SACERDOTES QUE TRASMITAM DEUS – 2ª. parte
Frei Patrício Sciadini, ocd.
O sacerdote não deve ser amigo só dos ricos e nem os ricos podem exigir que o Padre seja só amigo deles, ele é o homem de Deus enviado a todos, especialmente aos pobres. Nesta terrível violenta tempestade que se abate na Igreja por causa de alguns Padres que cometeram pecados de pedofilia, onde me parece que há uma tempestade contra a mesma Igreja, o sacerdote necessita que os fiéis estejam ao lado dos nossos Padres para animá-los a continuar o caminho e lembrar-se da bem-aventurança de Jesus: “felizes sois vós quando sois perseguidos por causa do meu nome...Mt 5. Desta tempestade a Igreja, tenho certeza, sairá mais bela, mais corajosa e mais fortalecida. E na noite a estrela do Padre brilhará com mais luz. É no esterco que também nascem as flores mais belas. Ninguém conseguirá anular a importância, a beleza e o heroísmo corajoso de tantos sacerdotes. Não há na terra vocação mais bela que o sacerdócio. É a comunhão mais íntima que alguém possa alcançar com Jesus Cristo.
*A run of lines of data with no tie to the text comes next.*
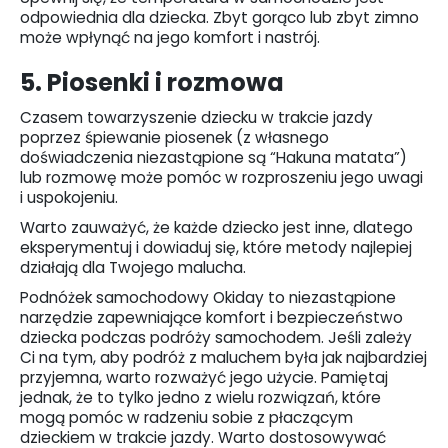
odpowiednia dla dziecka. Zbyt gorąco lub zbyt zimno
może wpłynąć na jego komfort i nastrój.
5. Piosenki i rozmowa
Czasem towarzyszenie dziecku w trakcie jazdy
poprzez śpiewanie piosenek (z własnego
doświadczenia niezastąpione są “Hakuna matata”)
lub rozmowę może pomóc w rozproszeniu jego uwagi
i uspokojeniu.
Warto zauważyć, że każde dziecko jest inne, dlatego
eksperymentuj i dowiaduj się, które metody najlepiej
działają dla Twojego malucha.
Podnóżek samochodowy Okiday to niezastąpione
narzędzie zapewniające komfort i bezpieczeństwo
dziecka podczas podróży samochodem. Jeśli zależy
Ci na tym, aby podróż z maluchem była jak najbardziej
przyjemna, warto rozważyć jego użycie. Pamiętaj
jednak, że to tylko jedno z wielu rozwiązań, które
mogą pomóc w radzeniu sobie z płaczącym
dzieckiem w trakcie jazdy. Warto dostosowywać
Ser o continuador do amor de Cristo no meio da humanidade.
O povo não se importa se o padre não sabe grego e aramaico, nem se não tem faculdade de filosofia ou história, não vai exigir do Padre que seja um bom político e nem um ótimo arquiteto, não fica preocupado se o Padre não conhece muito bem a gramática brasileira, não está interessado se o Padre estudou em Nova York ou Oxford, o povo quer que o Padre seja um homem de Deus, de oração, que onde passa deixe a presença viva do Senhor.
Em outras palavras, o povo quer Padres santos, os santos sabem entrar em diálogo com todas as culturas e com todos os povos. Quer Padres que levantem suas mãos para abençoar e abram sua boca para cantar as maravilhas do Senhor. Isto não dispensa que o Padre estude mais, seja sempre atento à realidade em que vive, mas a sua principal preocupação é a santidade. O povo procura o Padre não para se aprofundar em história e filosofia e arte, mas para que lhe fale de Deus e lhe ensine os caminhos que levam para o céu. O mestre do Padre é um só, Jesus Cristo, caminho, verdade e vida. Precisamos de sacerdotes que nos transmitam Deus e todas as verdades do evangelho e da Igreja.